(Supplied passage)

Polish noblewoman and socialite

Urszula Zamoyska (c. 1750–1808), was a Polish noblewoman and socialite, niece of king Stanisław August Poniatowski. She is known for her public role during the reign of her uncle, when she played the ceremonial role of the hostess of his court.

==Life==
She was the daughter of Ludwika Maria Poniatowska and Jan Jakub Zamoyski. Her parents separated shortly after her birth. In 1763, her maternal uncle, Stanisław August Poniatowski, was elected king of Poland. In 1773, she married Count Wincenty Potocki (d. 1825). Her marriage was discontinued by a divorce in 1777. According to the diary of the king, the fault was with her spouse. Her divorce was subject to a poem by Ignacy Potocki. Grigory Potemkin presented a marriage proposal, but the king did not support it. She married secondly to Michal Jerzy Mniszech in 1781.

===Hostess of the Royal Court===
She played a significant role during the last two decades of her uncle's reign. As the king was unmarried and there was no queen, his favorite niece Urszula Zamoyska often played a ceremonial role by his side, and accompanied him in public. The king reportedly had the palace in Dęblin remade for her.

(End Supplied passage)

Requirement A ->
According to the passage on Urszula Zamoyska, in what year did she marry Michal Jerzy Mniszech?
Requirement B ->
Carry the passage on Urszula Zamoyska forward from its last sentence.
The material that comes next is separate from the passage on Urszula Zamoyska.

(Material shown)

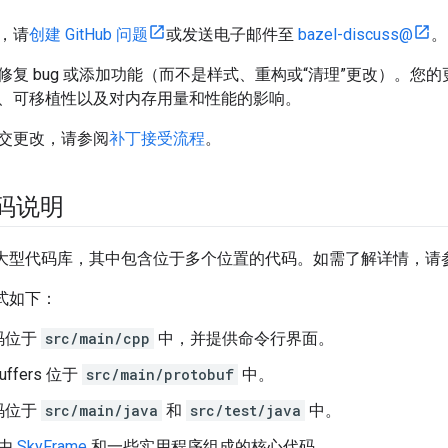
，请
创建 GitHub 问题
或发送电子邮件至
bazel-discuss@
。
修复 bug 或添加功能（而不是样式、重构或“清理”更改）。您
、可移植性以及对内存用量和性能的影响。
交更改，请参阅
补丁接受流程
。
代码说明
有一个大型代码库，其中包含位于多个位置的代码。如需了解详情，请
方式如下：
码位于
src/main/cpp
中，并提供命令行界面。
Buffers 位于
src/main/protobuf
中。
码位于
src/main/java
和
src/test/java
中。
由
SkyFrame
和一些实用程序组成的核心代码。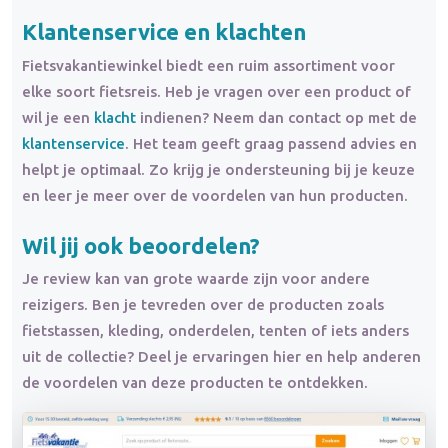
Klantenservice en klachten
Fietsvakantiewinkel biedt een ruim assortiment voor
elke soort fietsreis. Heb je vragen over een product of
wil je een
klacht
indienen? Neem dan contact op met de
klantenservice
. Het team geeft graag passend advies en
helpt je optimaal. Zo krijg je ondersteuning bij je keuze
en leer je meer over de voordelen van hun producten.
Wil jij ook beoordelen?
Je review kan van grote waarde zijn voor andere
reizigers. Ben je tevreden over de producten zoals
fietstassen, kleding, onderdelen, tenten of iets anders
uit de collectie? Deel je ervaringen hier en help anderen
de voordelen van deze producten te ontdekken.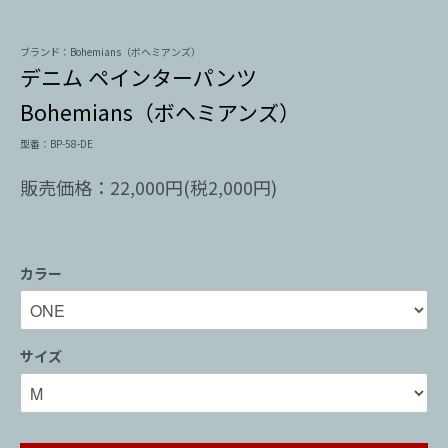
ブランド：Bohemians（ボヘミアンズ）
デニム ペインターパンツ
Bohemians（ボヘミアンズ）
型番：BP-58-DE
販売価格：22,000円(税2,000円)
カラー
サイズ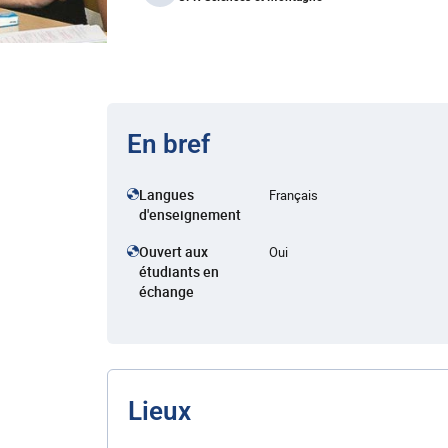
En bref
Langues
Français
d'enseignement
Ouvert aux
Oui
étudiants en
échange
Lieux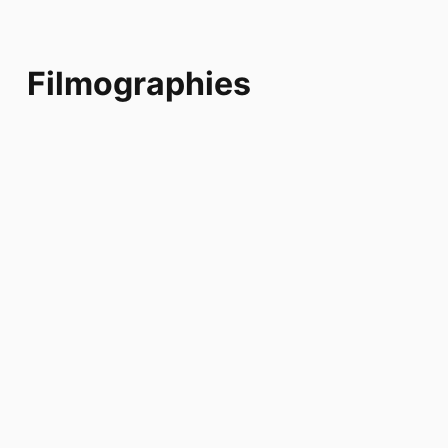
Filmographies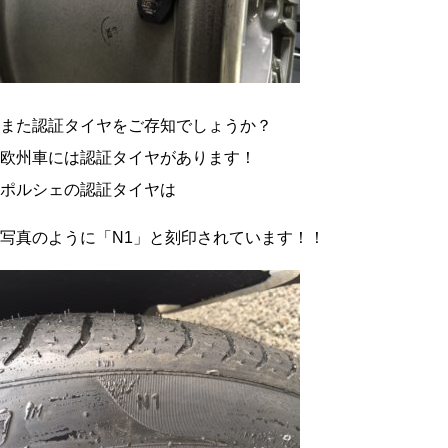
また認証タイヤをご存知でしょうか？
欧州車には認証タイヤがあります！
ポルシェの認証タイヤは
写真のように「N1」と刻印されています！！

(End Material shown)

Response area A ->
1781

Response area B ->
In October 1781, the meeting between the king and the heir to the Russian throne, Grand Duke Paul, took place in her palace in Wiśniowiec in Wołyń in her presence, during which she was given a portrait encrusted with diamonds by the Grand Duchess Maria; she herself visited Saint Petersburg a few months later. Described as a haughty beauty, she played the role of hostess at the royal court of king Stanisław and was a leading figure in the aristocratic high society life of Warsaw. She formed a theatrical society which staged plays at court consisting of amateur actors from the nobility.

She had a good relationship with the Russian ambassador Stackelberg, and arranged a reception for him on his arrival in Poland. In 1787, she accompanied her uncle the king to his meeting with empress Catherine the Great in Kaniów, during which she was given the Order of St. Catherine on 20 March. On their return to Poland, she was the hostess on the king's meeting with emperor Joseph II, during which she staged plays and ballets for his amusement. During the Great Sejm (1787–1791), Julian Ursyn Niemcewicz's political comedy, The Return of the Deputy (1790), was performed in her salon.

In the spring of 1791, she and her mother visited Paris during a difficult period in Poland, which attracted bad publicity. During the crisis of 1793, she and her spouse left for Grodno. Reportedly the Russian ambassador Jacob Sievers threatened to have her property, which was now situated in the Russian sector of Poland, confiscated, which contributed to the king giving in to Russian demands. During the crisis of 1794, it was noted that she and her spouse had plans to evacuate to Königsberg, though it is unconfirmed if they did leave.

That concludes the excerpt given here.